An Introduction to ‘The Day the Revolution Began: Rethinking the meaning of Jesus’ crucifixion’
I use the word ‘introduction’ advisedly. I think I can accomplish this in one article. A ‘review’ would take longer and may never be done.
The book is by Tom Wright. He is Research Professor of New Testament and Early Christianity at the University of St Andrews. He has written many books, but for the purposes of this article, we mention the series The Bible for Everyone, co-written with John Goldingay, as commentaries on the New Testament books. Clearly the writer is not satisfied to write academic texts for colleagues in other ivory towers. He wants to address lay readers, whether churchgoers or ‘outsiders’ curious about what contemporary religious teachers might think about the serious questions of the day.
The book is organised into four sections: Introduction, The Stories of Israel, The Revolutionary Rescue (focused on the Gospels and Paul’s letters with focus on Romans), and The Revolution Continues (the Holy Spirit and the continuing life of the church).
As a teacher, Wright introduces what each section is about, and then concludes summing up what has been said. If you get lost in the middle – and I certainly did especially in the exposition of Paul’s theologising in Romans – you will be enlightened by the closing summaries.
While the subtitle suggests the book is about the Cross as ‘atonement’, the writer avoids using this word if possible. As he writes: ‘I shall use the word sparingly as my argument proceeds…I want to try to promote the focus on the ultimate question, the question has to do with the launch of the revolution. By six in the evening on the first Good Friday, according to the early Christians, the world was a different place. What was different? Why was it different? And how might that revolutionary difference challenge us today, summoning us to our own vocation as followers of the shameful, scandalous crucified Jesus?’
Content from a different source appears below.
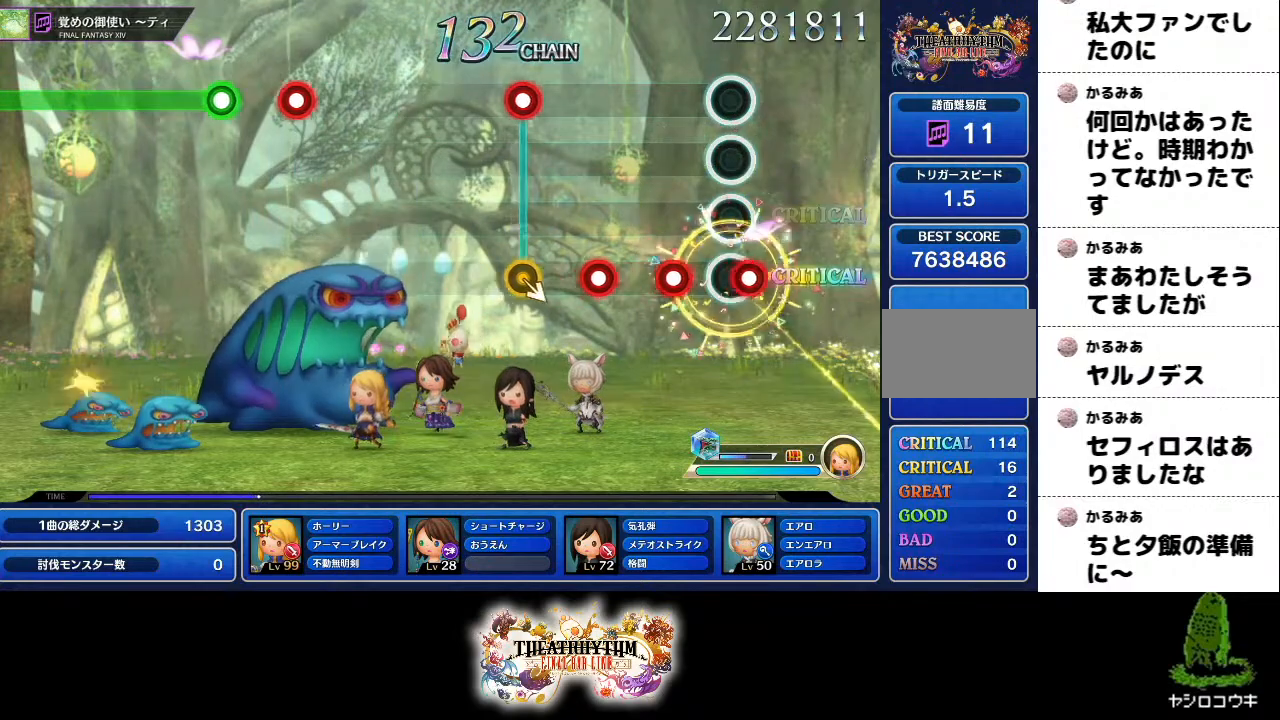
{"buttons": ["R1"], "left_stick": "center", "right_stick": "center", "events": [[17, "R1", "down"], [117, "L1", "down"], [117, "R1", "up"], [234, "L1", "up"], [301, "R1", "down"], [384, "R1", "up"], [484, "R1", "down"]]}
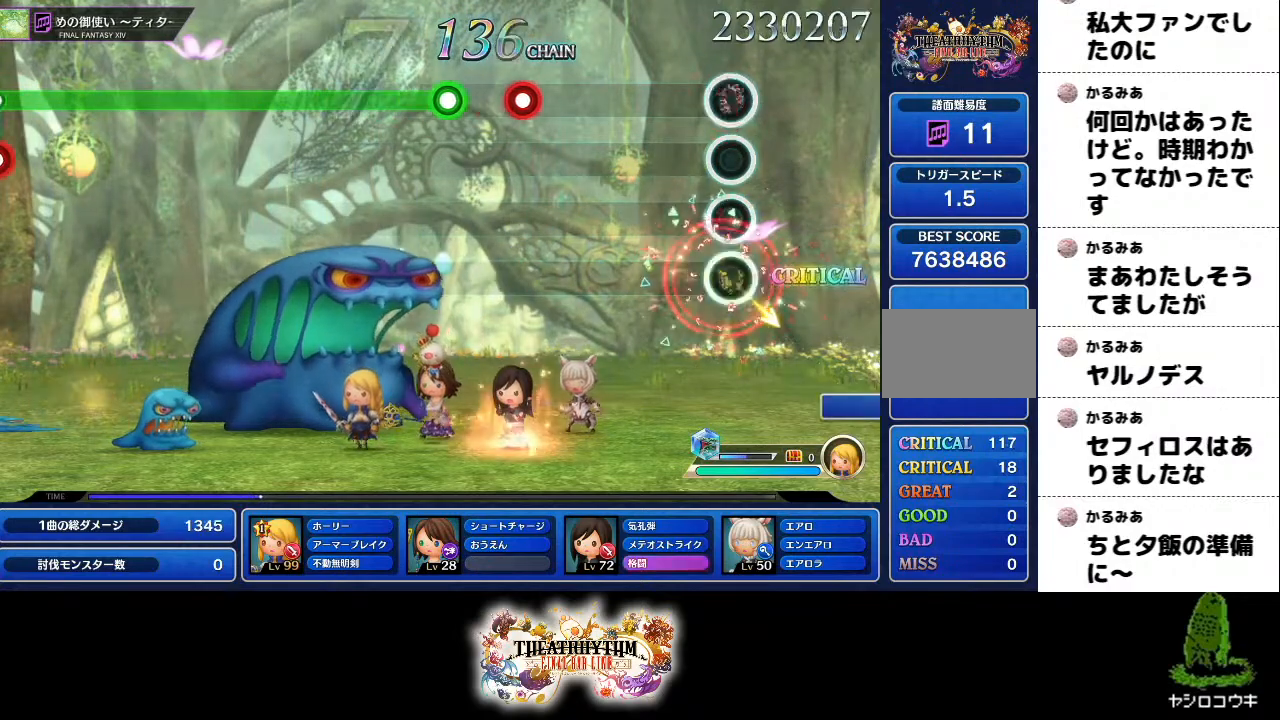
{"buttons": ["R1"], "left_stick": "center", "right_stick": "center", "events": [[117, "R1", "up"], [467, "R1", "down"]]}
This book is about more than the Cross as ‘saving me from my sins so that I can go to heaven’, though the writer doesn’t dismiss this completely. It is a revolutionary idea! But it demands a much deeper understanding. As suggested in the outline of the four sections, ‘atonement’ unwraps the history and stories of the Jewish people, offers the insights of the Prophets and the poetry of the Psalms. And that’s just the Old Testament. Four gospel writers give a multi-faceted portrait of Jesus’ life and teachings, while the gospel of John and writings from Paul lay the theological groundwork to a reasoned Trinitarian faith.
While the scholar John Dominic Crossan gives us a symbolic interpretation of the Cross, Tom Wright argues for a historic basis. Both scholars have shared publications, stating where there is both agreement and disagreement. Or, to put it more kindly, where there is room for further thought and discussion.
In my preparation for lay preaching, I’ll find more depth of meanings in this book.
I conclude by quoting some concluding words, which have a poetic ring that strongly appeals: ‘We lift up our eyes and realise that when the New Testament tells us the meaning of the cross, it gives us not a system, but a story; not a theory but a meal and an act of humble service; not a celestial mechanism for punishing sin and taking people up to heaven, but an earthly story of a human Messiah who embodies and incarnates Israel’s God and who unveils his glory in bringing his kingdom to earth as in heaven. The Western church – and we’ve all gone along with this – has been so concerned with getting to heaven, with sin as the problem blocking the way, and therefore with how to remove sin and its punishment, that it has jumped straight to passages in Paul that can be made to serve that purpose. It has forgotten that the gospels are replete with atonement theology, through and through – only they give it to us not as a neat little system, but as a powerful. sprawling, many-sided, richly revelatory narrative in which we are invited to find ourselves, or rather to lose ourselves and to be found again on the other side. We have gone wading in the shallow and stagnant waters of medieval questions and answers, taking care to put on the right footwear and not lose our balance, when only a few yards away is the vast and dangerous ocean of the gospel story, inviting us to plunge in and let the wild waves of dark glory wash us, wash over us, through and through, and land us on the shore of God’s new creation.
The message for us, then, is plain. Forget the ‘works contract’ with an angry, legalistic divinity. Forget the false either/or that plays different ‘theories of atonement’ against one another. Embrace the ‘covenant of vocation’ or, rather, be embraced by it as the Creator calls you to a genuine humanness at last, calls and equips you to bear and reflect his images. Celebrate the revolution that happened once and for all when the power of love overcame the love of power. And, in the power of that same love, join in the revolution here and now.’